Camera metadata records
━━━━━━━━━━━━━━━━━━━━━━━━━━━━━━
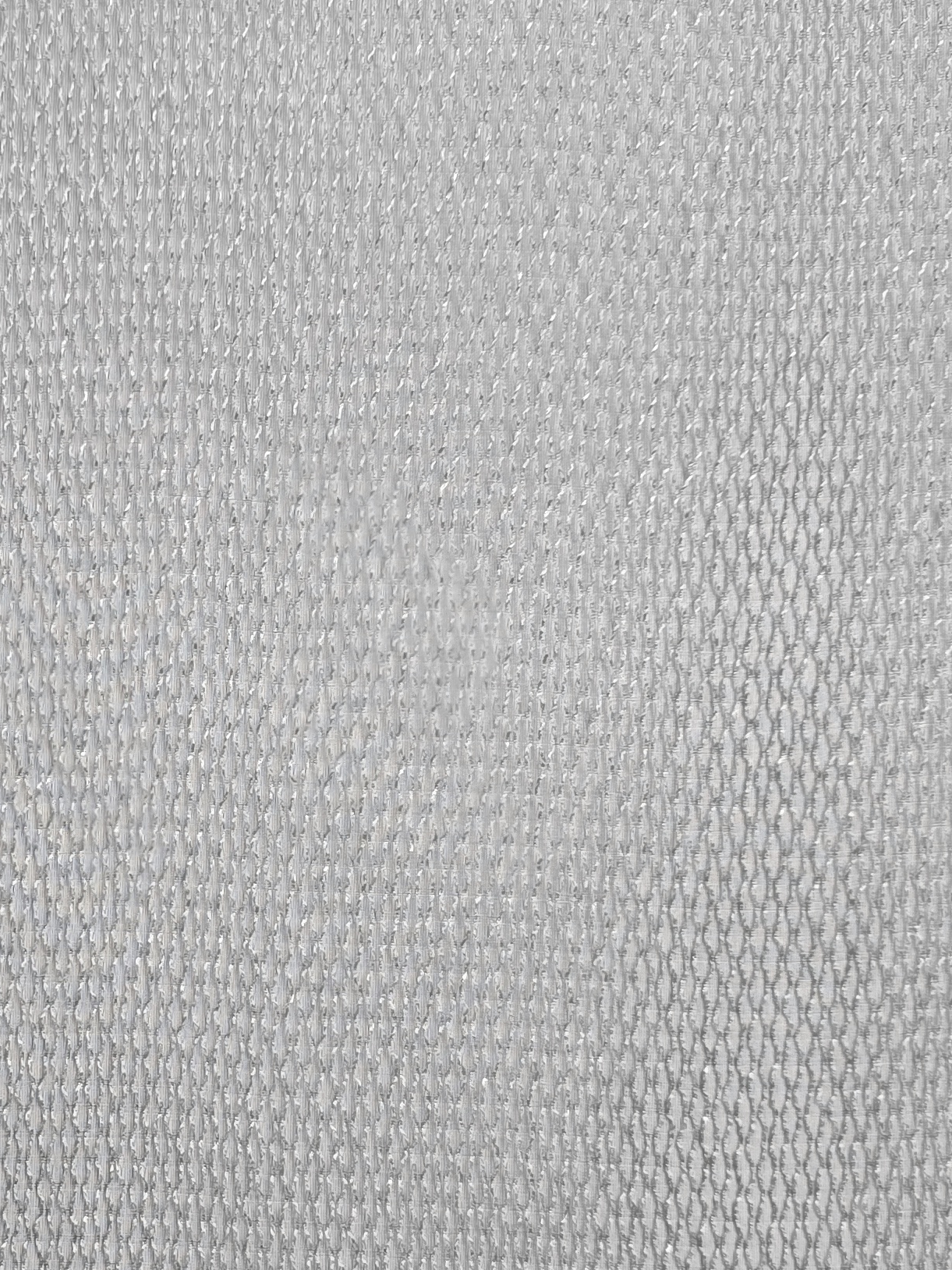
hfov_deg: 45.2
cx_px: 564
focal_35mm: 31
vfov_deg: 58.3
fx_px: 1137
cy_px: 643
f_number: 1.7
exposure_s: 1/101
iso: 400
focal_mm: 6.3
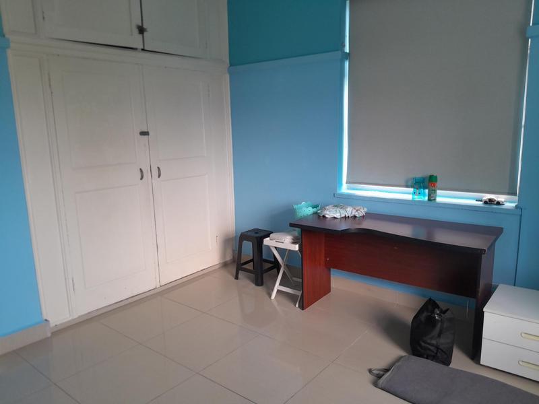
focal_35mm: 26
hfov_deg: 67.3
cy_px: 202
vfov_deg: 53.1
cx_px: 270
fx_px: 405
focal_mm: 3.98
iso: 100
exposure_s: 1/50
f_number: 1.8
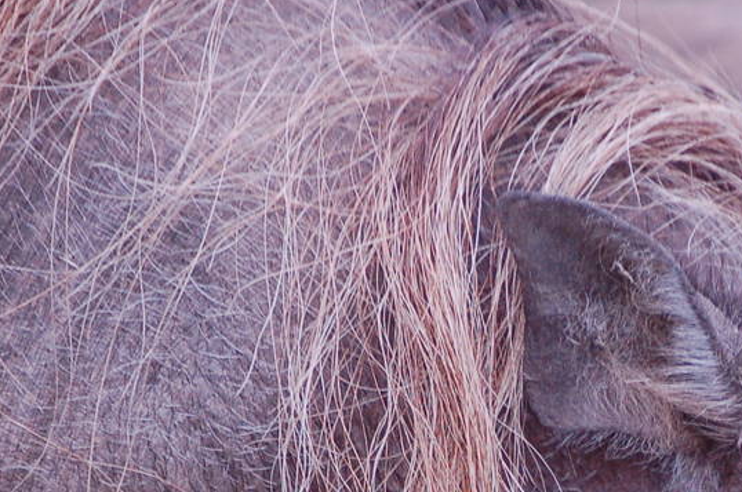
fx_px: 18378
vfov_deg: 1.5
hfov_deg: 2.3
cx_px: 563
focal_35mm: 893
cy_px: 652
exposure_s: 1/400
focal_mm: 200
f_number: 5.6
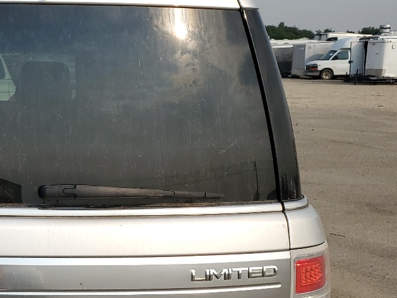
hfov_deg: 27.5
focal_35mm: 65
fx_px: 745
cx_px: -29
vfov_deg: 22.3
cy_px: 237
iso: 50
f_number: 1.5
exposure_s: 1/3333
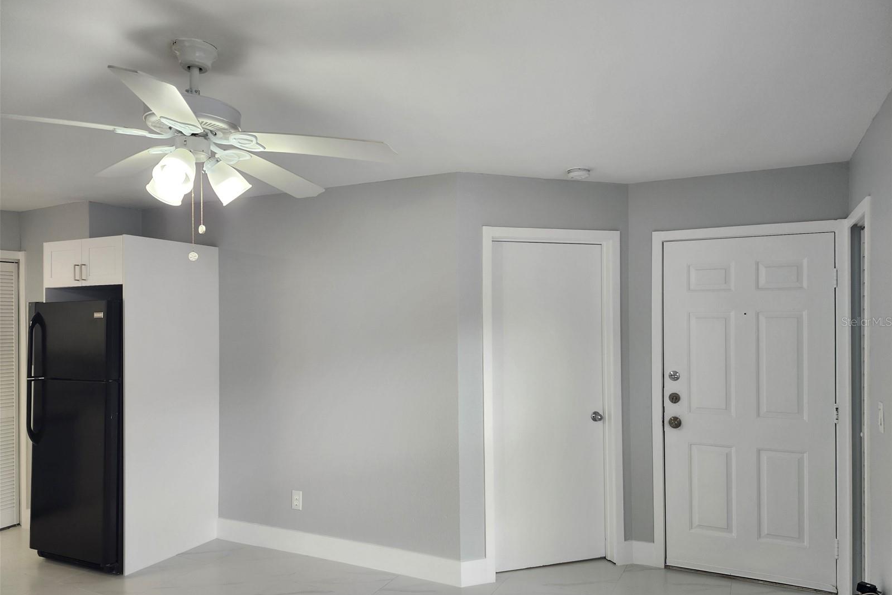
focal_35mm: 24
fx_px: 595
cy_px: 321
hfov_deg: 73.7
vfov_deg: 53.1
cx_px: 447
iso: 100
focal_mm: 5.54
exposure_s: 1/120
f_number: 1.8
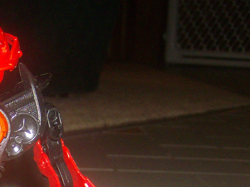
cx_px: -7
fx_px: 649
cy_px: 198
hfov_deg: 21.0
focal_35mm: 90
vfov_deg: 16.0
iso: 200
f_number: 2.8
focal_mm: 6
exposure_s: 1/60
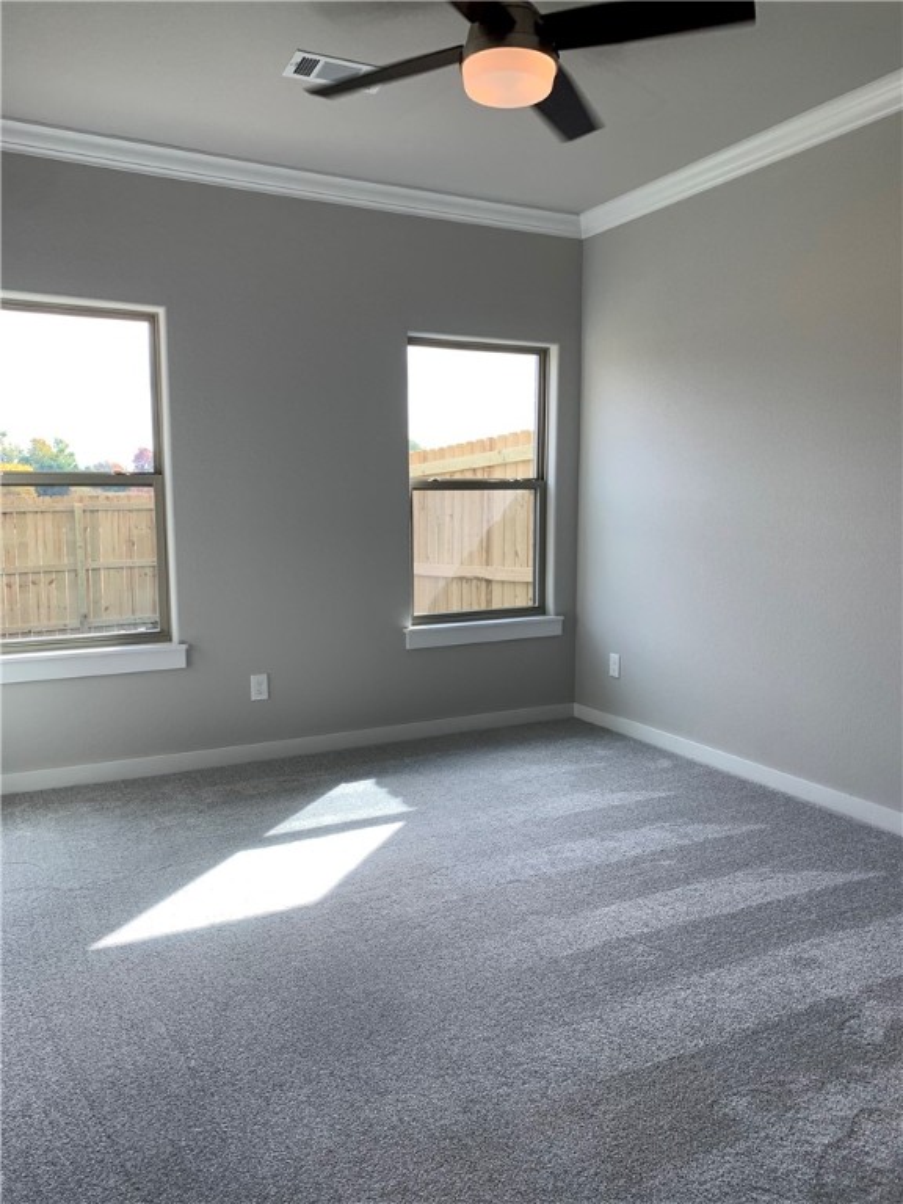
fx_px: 904
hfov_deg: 53.1
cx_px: 452
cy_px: 602
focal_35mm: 26
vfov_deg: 67.3
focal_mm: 4.25
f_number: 1.8
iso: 25
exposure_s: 1/142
━━━━━━━━━━━━━━━━━━━━━━━━━━━━━━
TASK OBJECTIVE | Which lines run from the one containing "vfov_deg: 16.0" through the last line of the entries above? Output them exactly, both ends included, with no pictures.

EXERCISE OUTPUT |
vfov_deg: 16.0
iso: 200
f_number: 2.8
focal_mm: 6
exposure_s: 1/60
fx_px: 904
hfov_deg: 53.1
cx_px: 452
cy_px: 602
focal_35mm: 26
vfov_deg: 67.3
focal_mm: 4.25
f_number: 1.8
iso: 25
exposure_s: 1/142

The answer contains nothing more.